On the southern side of Front Street in Toronto is a block of the Post Office running from the central railway station to the west to a theatrical area to the east. Across the road are two bank headquarters of an elegance that I dont believe is matched else or surpassed in the city or I believe the land. Infrastructural developments of any level of government, or any elegant buildings in the area cannot fail to enhance the value of the land under the Post Office, an elegant historical building itself. The official version for the sale is that the Government has not the money to maintain it properly. Ridiculous. Will it have applied for a mortgage from the Bank of Canada, and would the Banks single shareholder have been turned down? Or was it that it continued avoiding a serious appraisal of the building it has put up for sale? It is with fairy stories of this sort that politics are made. Why has nobody in Parliament asked this and other questions? One thing is certain: at the end of the 25-year lease-back the government will not be able to buy back what it is in the process of selling needlessly as a political plum.
And when you start asking, you must continue to enquire for the reason that the Bank of Canada Act is still on our books. Any one can find it through Google and by consulting section 2, subsection 14(b) and 17, 18 (c), (f), (g) you will find that the bank has one shareholder, the government of Canada, in the event of a disagreement with the Minster of Finance, the Minister shall given in writing the course to be followed, the Bank may borrow against funded or unfunded debt of the federal and any provincial government, or any corporation against guarantee of the federal or a provincial government. The latter would include any municipality with the guarantee of the federal or a provincial government.

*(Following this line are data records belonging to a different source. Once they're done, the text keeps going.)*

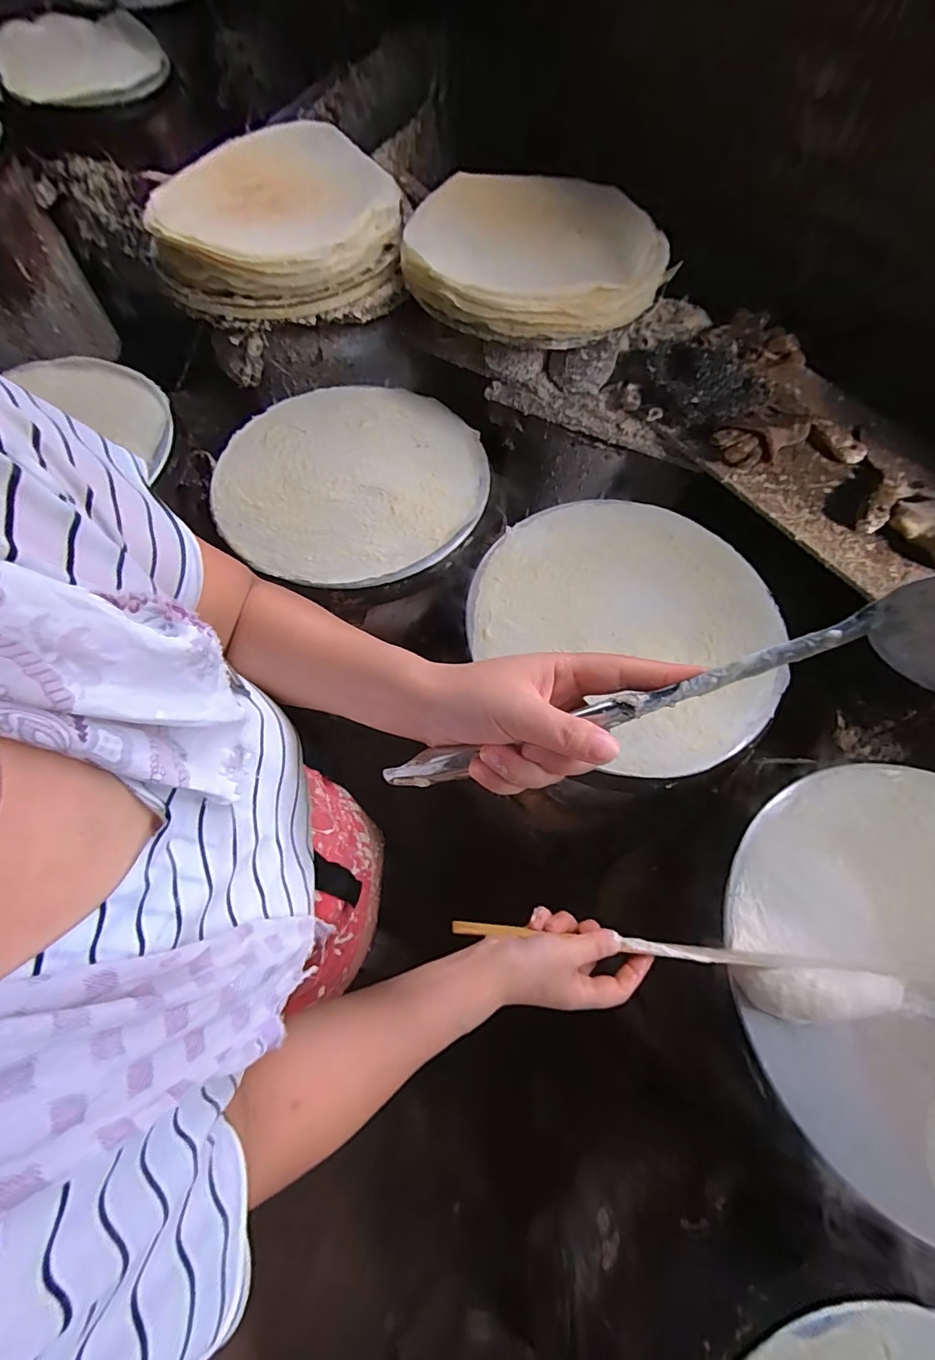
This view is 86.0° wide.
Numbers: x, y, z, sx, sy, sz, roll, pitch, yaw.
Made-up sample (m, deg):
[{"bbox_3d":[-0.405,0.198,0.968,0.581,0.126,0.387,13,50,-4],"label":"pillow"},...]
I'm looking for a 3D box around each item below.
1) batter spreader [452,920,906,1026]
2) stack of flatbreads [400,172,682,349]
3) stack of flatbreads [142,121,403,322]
[{"bbox_3d":[0.165,0.242,0.428,0.351,0.034,0.047,7,68,8],"label":"batter spreader"},{"bbox_3d":[0.097,-0.621,0.718,0.368,0.052,0.342,1,66,-1],"label":"stack of flatbreads"},{"bbox_3d":[-0.279,-0.710,0.762,0.337,0.075,0.392,-5,67,-1],"label":"stack of flatbreads"}]

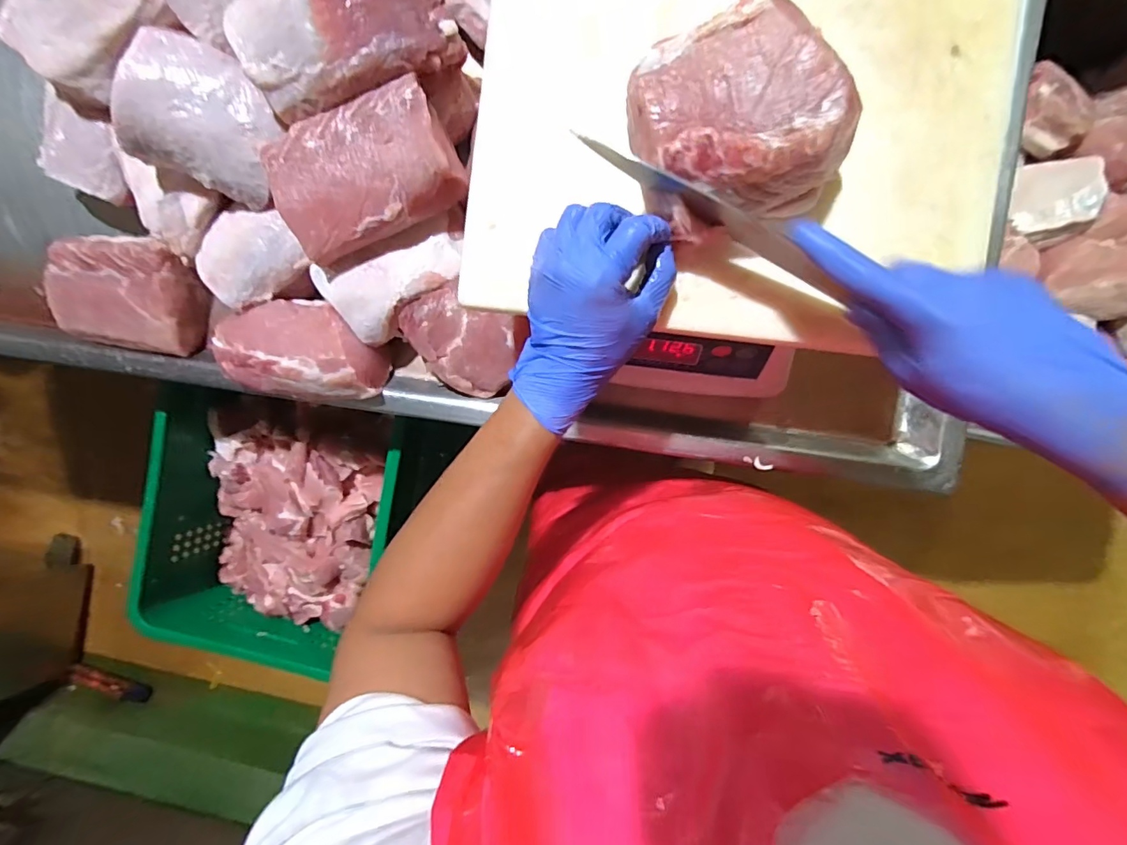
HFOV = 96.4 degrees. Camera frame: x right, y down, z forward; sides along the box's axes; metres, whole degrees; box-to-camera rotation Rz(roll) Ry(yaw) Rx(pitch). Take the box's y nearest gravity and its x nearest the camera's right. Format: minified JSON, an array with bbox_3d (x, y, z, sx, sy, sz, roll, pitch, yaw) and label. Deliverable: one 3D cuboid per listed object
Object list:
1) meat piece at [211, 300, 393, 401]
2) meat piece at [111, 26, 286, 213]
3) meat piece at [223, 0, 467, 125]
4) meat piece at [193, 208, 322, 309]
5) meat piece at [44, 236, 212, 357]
[{"bbox_3d":[-0.290,-0.081,0.549,0.178,0.062,0.107,4,93,5],"label":"meat piece"},{"bbox_3d":[-0.345,-0.294,0.496,0.132,0.070,0.117,21,98,-16],"label":"meat piece"},{"bbox_3d":[-0.200,-0.358,0.453,0.186,0.061,0.112,-18,91,6],"label":"meat piece"},{"bbox_3d":[-0.330,-0.179,0.546,0.125,0.051,0.101,-10,92,6],"label":"meat piece"},{"bbox_3d":[-0.493,-0.147,0.574,0.154,0.065,0.120,10,94,5],"label":"meat piece"}]

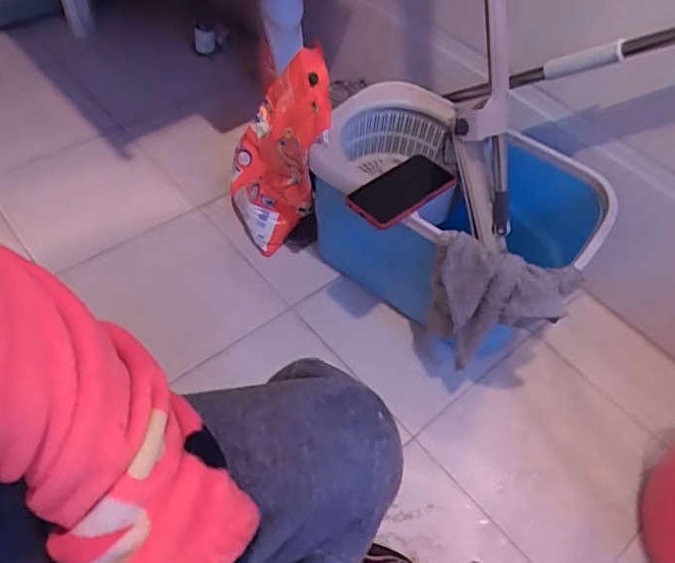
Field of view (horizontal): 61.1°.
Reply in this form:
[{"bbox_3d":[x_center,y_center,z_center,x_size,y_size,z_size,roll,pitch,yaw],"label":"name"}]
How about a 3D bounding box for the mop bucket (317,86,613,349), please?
[{"bbox_3d":[0.156,-0.100,0.984,0.491,0.284,0.334,38,58,22],"label":"mop bucket"}]

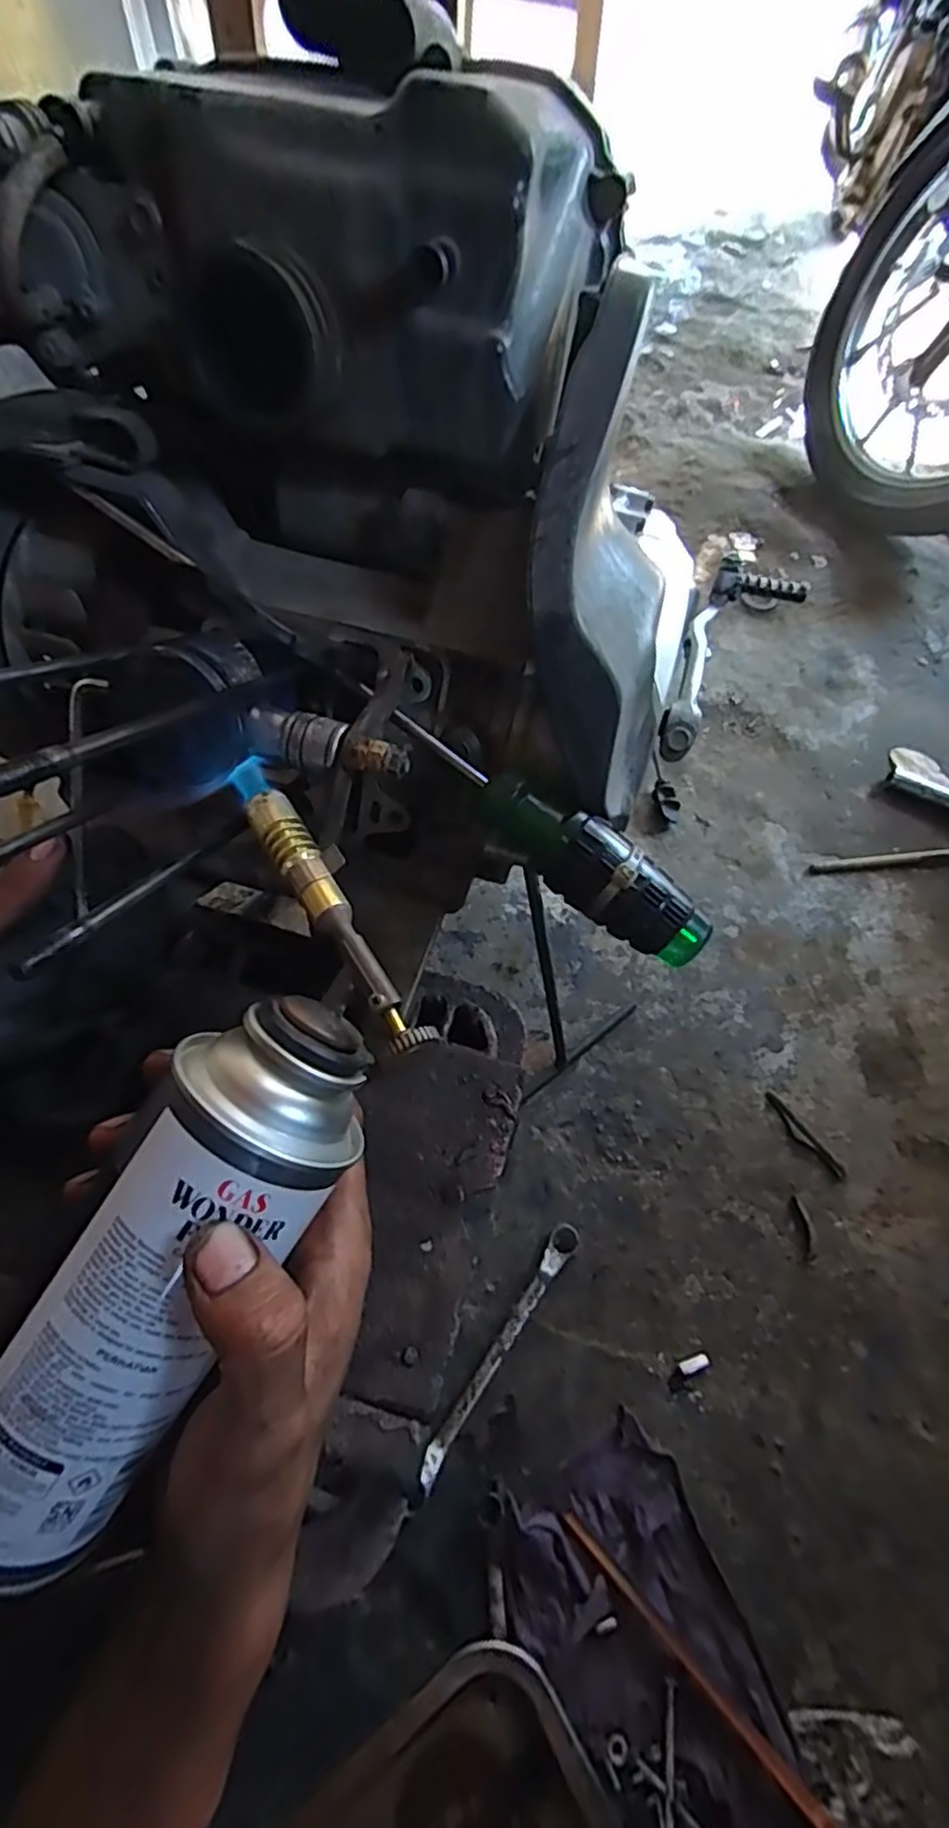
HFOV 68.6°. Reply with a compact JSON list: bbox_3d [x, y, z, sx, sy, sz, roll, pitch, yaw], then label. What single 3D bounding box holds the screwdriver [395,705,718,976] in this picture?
[{"bbox_3d":[0.033,-0.032,0.287,0.145,0.031,0.032,38,108,8],"label":"screwdriver"}]

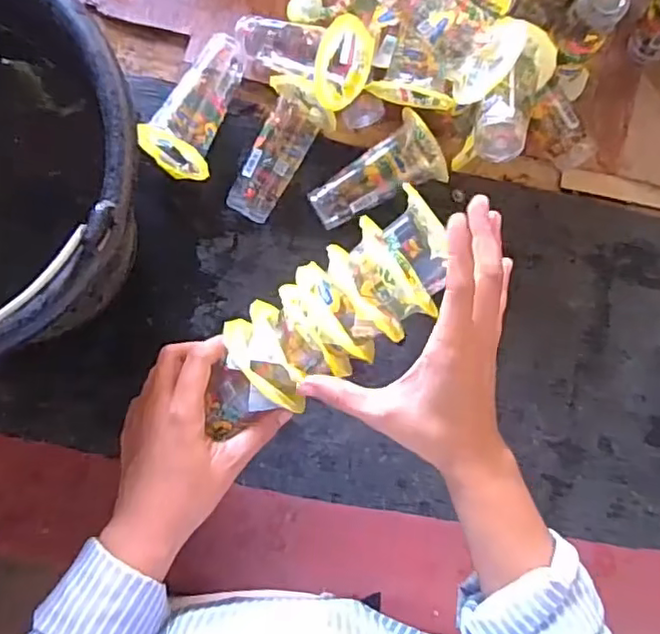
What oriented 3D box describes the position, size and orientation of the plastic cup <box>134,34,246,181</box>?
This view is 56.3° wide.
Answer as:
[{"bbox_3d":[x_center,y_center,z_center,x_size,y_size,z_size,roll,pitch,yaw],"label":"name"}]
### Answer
[{"bbox_3d":[-0.124,-0.193,0.560,0.061,0.054,0.125,17,81,-4],"label":"plastic cup"}]

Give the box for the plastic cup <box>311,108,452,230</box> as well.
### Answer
[{"bbox_3d":[0.039,-0.127,0.563,0.120,0.061,0.063,-32,87,-9],"label":"plastic cup"}]

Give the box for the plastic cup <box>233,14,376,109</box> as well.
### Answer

The Heritage of Brian Mulroney
There remains one question. Why is this document so damning for the governments who have ignored its existence, been allowed to continue as law of the land, utterly ignored? Thereby hangs a tale. It takes you back to the time when Brian Mulroney was Conservative Prime Minister of the land, and Canadas constitution was being formulated. Mulroney proposed that two items be put in the Constitution: (1) that the Bank of Canada is independent of the Government of Canada. This is a most remarkable suggestion, given subsection 17 that sets forth that all the outstanding shares of the central bank are held by the Queen on behalf of Canada; (2) zero inflation must be maintained. Mulroneys Commons Finance Committee turned him down on this, and since then no government has dared raise these matters again - or even mention them. That, unfortunately goes for all parties represented in the Commons or the Senate. It leaves Canadas democracy, well-smoked, hanging from a hook. And during election campaigns it is de rigueur - especially in the hand-picked Canadian Broadcasting Corporation phony discussion groups with a party leader. with somebody in the carefully screened audience, asking the high politician how much the debt will be paid down and when it would be completely discharged? How and when this could happen is a secret. As is what will this good land use as currency, since the debt of the federal government is the only legal tender in the land. Reduce it by 25% and you will worse the depression that is already closing in upon us. Pay it off completely, and you shut down the economy - we become a country without a currency. We could always import some of their currency from Zimbabwe, of course.